Won't replace human review. Your senior still approves the PR. VCR tells them where to look, not what to decide.
Won't block your PR unless your team explicitly configures it to. By default, VCR advises.
Won't comment on formatting, naming, or import order. That's what your linter is for. VCR focuses on things that cause actual problems.
Low-confidence findings are labeled "requires verification" — treat them as questions worth investigating, not as verdicts. High-confidence findings and cross-layer confirmations are where you should focus first.

For senior developers

If you're the person who approves PRs and sets standards for your team, here's what changes for you specifically.

You'll review fewer PRs, but with better context. VCR pre-annotates every PR with risk level, specific findings, and exactly which files need your attention. Instead of reading every line of a 400-line diff, you focus on the 3 files that matter.

VCR tells you WHERE to look, not what to decide. It's a guide, not a replacement. "Focus your review on auth.ts (security findings) and test coverage gap." That's the kind of guidance you get.

Customization you'll care about

Org rules: add domain-specific checks as rule files in .visdom/rules/. If your team has specific patterns for database migrations or event sourcing, you can teach VCR to check for them.
Standards and instructions: point standards.sources in .visdom.yaml at your existing docs and steer the review with instructions. "We use direct instantiation, not Factory pattern." That kind of thing. VCR will flag deviations.
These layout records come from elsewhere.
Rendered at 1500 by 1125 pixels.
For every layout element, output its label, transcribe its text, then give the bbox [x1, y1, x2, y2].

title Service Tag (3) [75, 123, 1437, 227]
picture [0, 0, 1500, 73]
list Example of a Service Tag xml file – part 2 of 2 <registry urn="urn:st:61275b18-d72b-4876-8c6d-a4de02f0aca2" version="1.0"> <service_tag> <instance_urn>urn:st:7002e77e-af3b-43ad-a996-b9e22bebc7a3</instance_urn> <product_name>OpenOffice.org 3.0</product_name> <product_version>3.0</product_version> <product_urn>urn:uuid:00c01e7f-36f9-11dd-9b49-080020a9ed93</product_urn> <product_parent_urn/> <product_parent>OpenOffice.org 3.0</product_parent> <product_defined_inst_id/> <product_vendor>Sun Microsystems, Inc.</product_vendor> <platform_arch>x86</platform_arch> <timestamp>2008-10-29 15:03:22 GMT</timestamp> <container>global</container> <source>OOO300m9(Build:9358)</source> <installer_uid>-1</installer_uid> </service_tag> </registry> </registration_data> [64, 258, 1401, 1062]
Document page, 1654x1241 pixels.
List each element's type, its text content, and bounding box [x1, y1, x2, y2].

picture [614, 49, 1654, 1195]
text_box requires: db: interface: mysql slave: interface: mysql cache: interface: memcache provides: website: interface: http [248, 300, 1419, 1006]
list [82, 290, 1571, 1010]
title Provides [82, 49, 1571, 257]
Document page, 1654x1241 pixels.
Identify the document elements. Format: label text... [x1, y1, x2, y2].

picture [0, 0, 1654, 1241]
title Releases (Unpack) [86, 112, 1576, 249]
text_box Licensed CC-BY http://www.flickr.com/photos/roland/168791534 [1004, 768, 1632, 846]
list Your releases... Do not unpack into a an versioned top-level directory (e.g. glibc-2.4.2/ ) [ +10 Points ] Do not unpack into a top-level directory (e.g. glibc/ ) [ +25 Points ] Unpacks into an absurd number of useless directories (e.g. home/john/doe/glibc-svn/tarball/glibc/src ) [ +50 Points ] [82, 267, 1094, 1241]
Full details on lenses and configuration: Configuration Reference

What developers are saying

Junior in BangaloreFrontend Developer

VCR taught me about circular tests. I didn't know my tests were just mirrors of my implementation. They passed, so I thought they were fine. Now I actually write tests that check behavior, not just that the code runs.

Senior in KrakowTech Lead

I review 40% fewer PRs but catch more real issues. VCR caught a hallucinated API last week that I would have missed. It looked completely correct at first glance. VCR told me exactly which line to look at and why.

## AI code review: state of the market Two independent benchmarks now measure what AI review tools actually catch on real pull requests. The data below is drawn from published, reproducible evaluations — not vendor self-reports.

Tool	Precision	Recall	F1	Source
Propel	68%	61%	64%	Propel Benchmark
Cubic	56%	69%	62%	Martian Bench
Qodo	—	57%	60%	Martian Bench
Augment	65%	55%	59%	Propel Benchmark
CodeRabbit	36–48%	43–55%	39–51%	Martian + Propel
Baz	#1 on Martian	—	~50%	Martian Bench
Claude Code	23%	51%	31%	Propel Benchmark
GitHub Copilot	20%	34%	25%	Propel Benchmark

About these benchmarks

Martian Code Review Bench 50 curated PRs + 200k online PRs across Sentry, Grafana, Cal.com, Discourse, Keycloak. Human-verified golden comments. LLM-as-judge (Claude/GPT). MIT licensed, open source. Created by researchers from DeepMind, Anthropic, and Meta.

Propel Benchmark 50 PRs from production open-source repos. Externally authored — Propel did not influence repo selection, PR selection, or labeling. Tools tested with default settings, no customization.

F1 50–65% is current state of the art. No tool exceeds 70% F1 on real-world PRs. Precision measures how often a tool's comments lead to a code change. Recall measures how many real issues the tool catches.